- Work to complete -
(A) Decide whether each statement below agrees with the UnitedHealth earnings article, answering yes or no and quoting the exact words of the article that settle it: (i) UnitedHealth Group reported a net loss for the first quarter of 2025; (ii) OptumRx is described as one of the biggest pharmacy benefit managers in the country; (iii) the company's medical care ratio was lower than in 2024.
(B) Continue the UnitedHealth earnings article from its last sentence.

- Provided passage -

▬▬▬

In this photo, UnitedHealthcare health insurance company signage is displayed on an office building … More
The surprising news that UnitedHealth Group was lowering its profit forecasts for 2025 shocked Wall Street and investors but the company still made more than $6 billion and is growing rapidly.
UnitedHealth Group chief executive officer Andrew Witty pleaded his case with analysts and investors Thursday morning after the company’s first quarter earnings report that revealed a big drop in the company’s forecasted earnings per share.
UnitedHealth lowered its “2025 performance outlook established in December 2024 to net earnings of $24.65 to $25.15 per share and adjusted earnings of $26 to $26.50 per share.” That compares to a forecast affirmed in January that said net earnings would be “$28.15 to $28.65 per share.”
The stock was pummeled, which is something that rarely, if ever, happens to a company like UnitedHealth, which owns the nation’s largest health insurer in UnitedHealthcare and also Optum, one of the nation’s largest healthcare services companies. Optum owns an array of physician practices, outpatient care clinics and others sides and OptumRx, one of the biggest pharmacy benefit managers in the country.
Shares of UnitedHealth were down more than 20% by early afternoon trading on the New York Stock Exchange on a day stocks were down generally after Donald Trump lashed out at Federal Reserve Chairman Jerome H. Powell.
The company reported net income of $6.3 billion in the first quarter compared to a $1.4 billion loss in the first quarter of 2024. Revenues grew by nearly $10 billion to $109.6 billion in the first quarter.
But the company is seeing rising costs in its Medicare Advantage plans, which provide benefits for seniors who are flocking to healthcare services far more than the company anticipated.
“In UnitedHealthcare’s Medicare Advantage business we had planned for 2025 care activity to increase at a rate consistent with the utilization trend we saw in 2024,” Witty told analysts. “Instead though, first quarter 2025 indications suggest care activity increased at twice that rate. Increases in physician and outpatient services were most notable, and inpatient to a lesser extent.”
UnitedHealth said its medical care ratio, or MCR, which is the percentage of premium revenue that goes toward medical costs was 84.8% compared to 84.3% in 2024.

▬▬▬

- Input data -
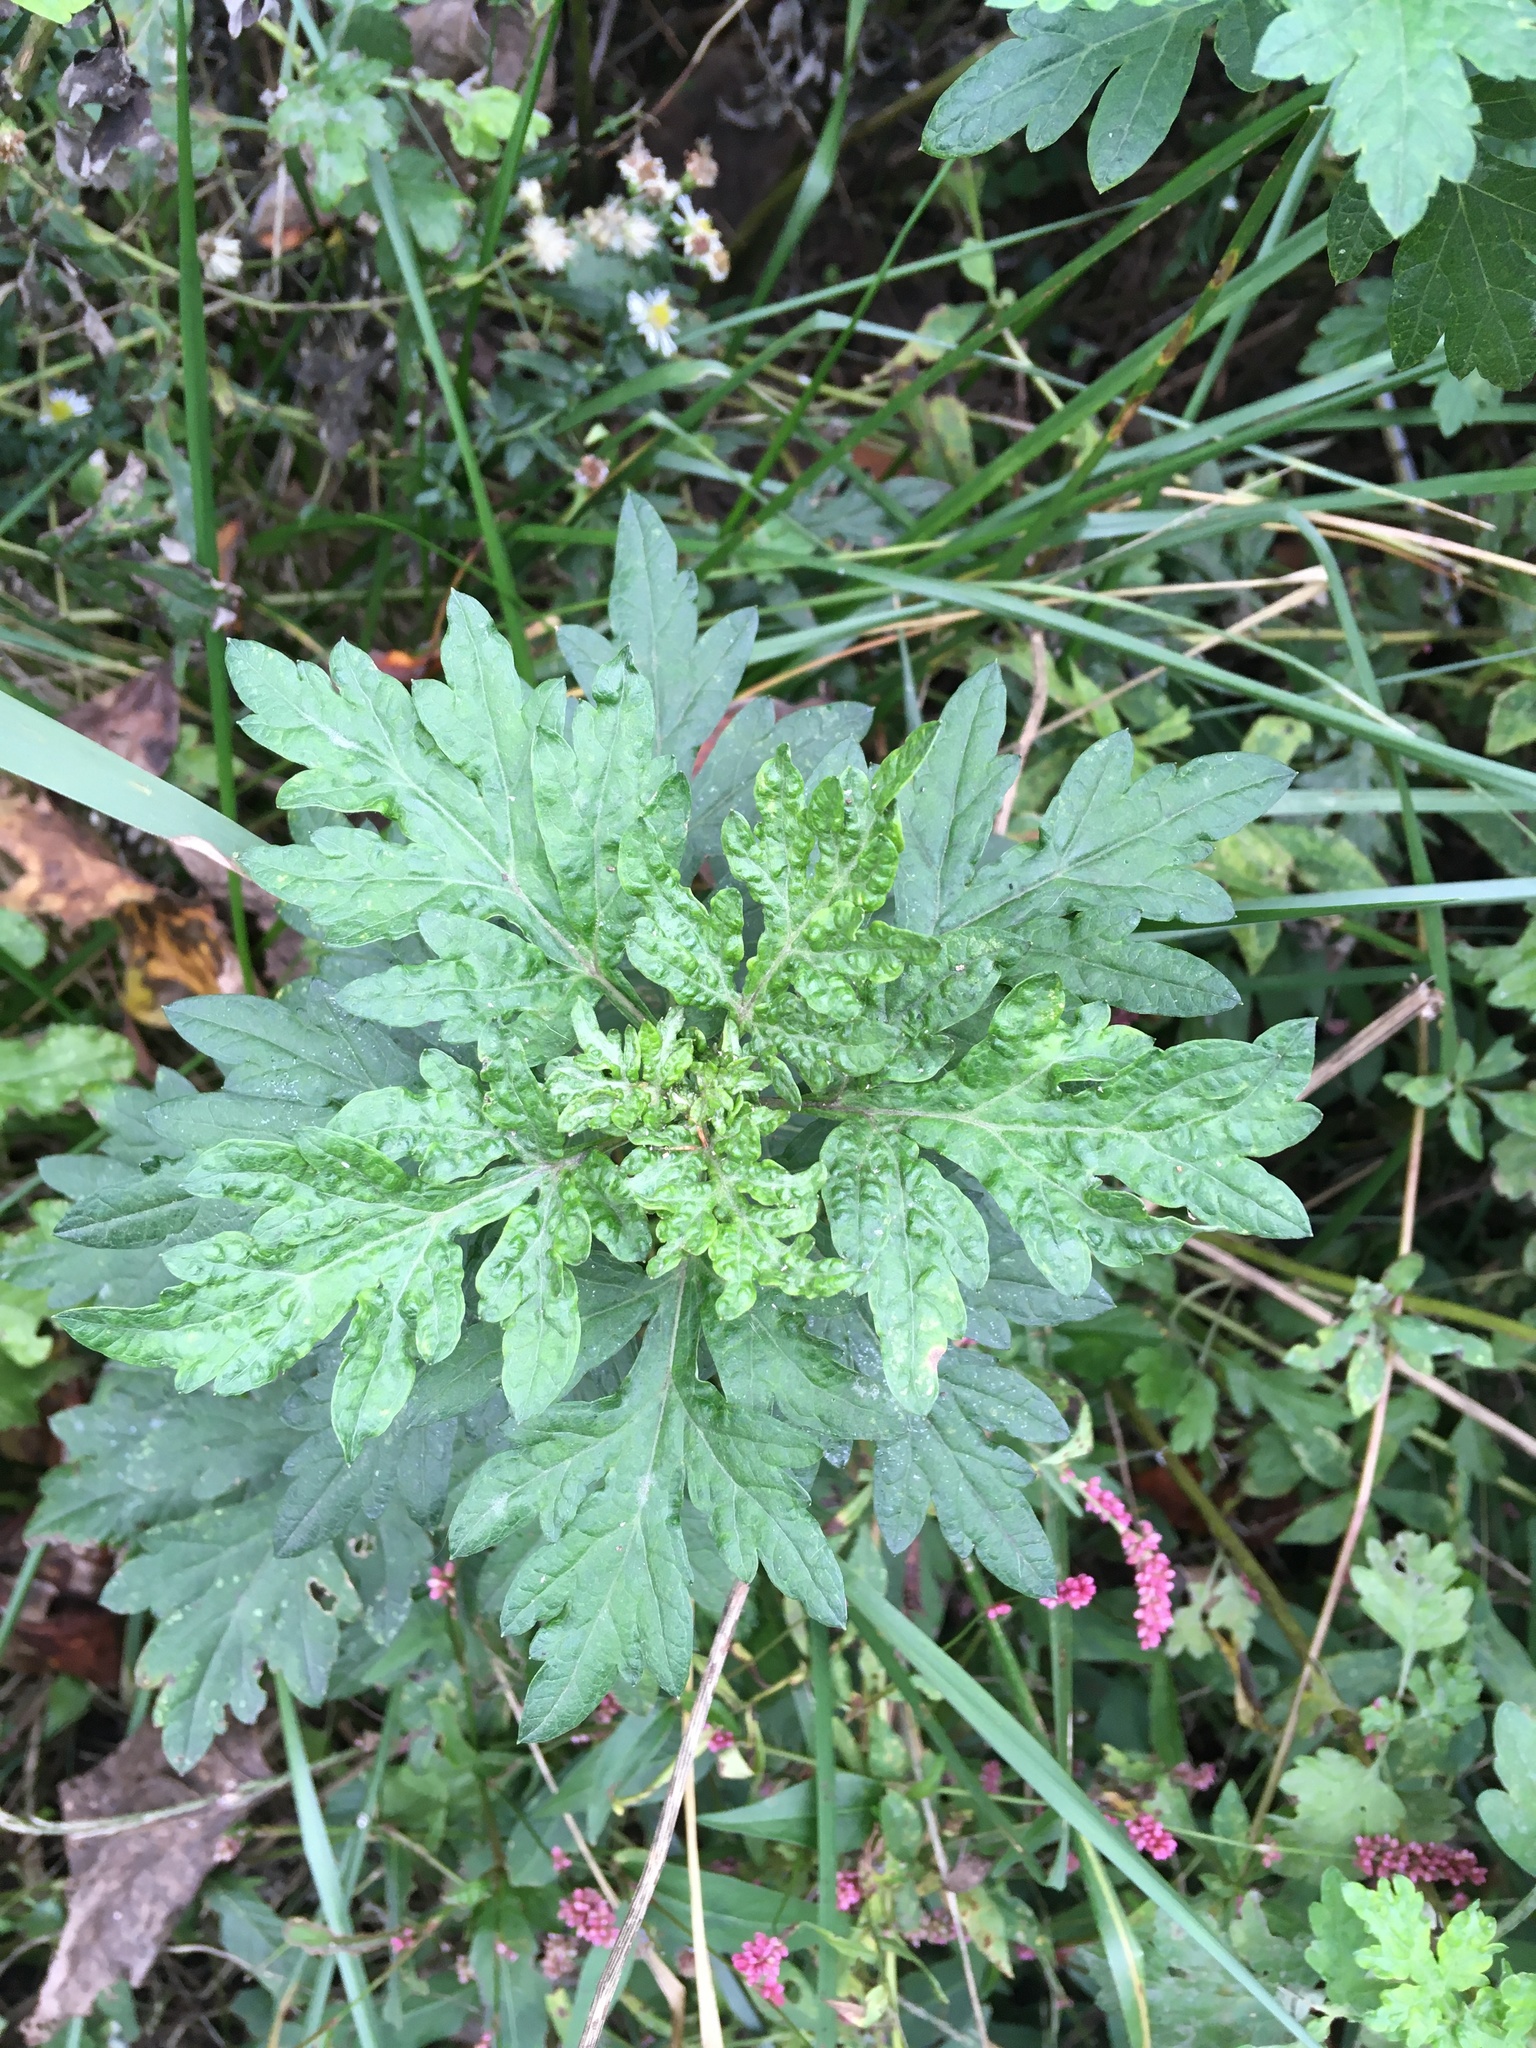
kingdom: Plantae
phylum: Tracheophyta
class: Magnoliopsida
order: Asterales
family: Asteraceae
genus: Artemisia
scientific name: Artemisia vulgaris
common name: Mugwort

▬▬▬

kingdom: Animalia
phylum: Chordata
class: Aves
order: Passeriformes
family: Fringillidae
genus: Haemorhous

▬▬▬

- Numbered answers -
(A)
(i) No: "The company reported net income of $6.3 billion in the first quarter compared to a $1.4 billion loss in the first quarter of 2024."
(ii) Yes: "OptumRx, one of the biggest pharmacy benefit managers in the country."
(iii) No: "was 84.8% compared to 84.3% in 2024."

(B)
UnitedHealth, like other insurers, enjoyed much lower MCRs during the Covid-19 pandemic when patients put off seeing their doctor or avoided healthcare altogether during the shutdowns of 2020. “The full year 2020 medical care ratio of 79.1% declined from 82.5% in 2019” due in part to “disrupted care patterns earlier in the year,” UnitedHealth Group said in its full-year earnings report in 2020, the year Covid began its spread.
Meanwhile, the federal government is slowing spending on Medicare Advantage and there’s speculation that the Trump administration may further cut Medicare spending to pay for tax cuts.
To blunt the federal government’s moves, Witty said the following:
- “We are ensuring the complex patients most impacted by the previous administration’s Medicare funding cuts engage in clinical and value-based programs.”
- “Second, we are consistently engaging with members in their homes and in post-discharge settings. Engagement remains the key.”
- “Third, we are appropriately assessing and updating the health status of new patients, especially those at high risk levels.”
- “Fourth, to more effectively transition to the new (Centers for Medicare & Medicaid Services) risk model, we are investing significantly in improving physicians’ clinical workflow to help ensure better care and timelier insights on when and where care is most efficient and effective.”
- “Finally, our (Medicare Advantage) plan designs and pricing for 2026 will be fully informed by these trends.”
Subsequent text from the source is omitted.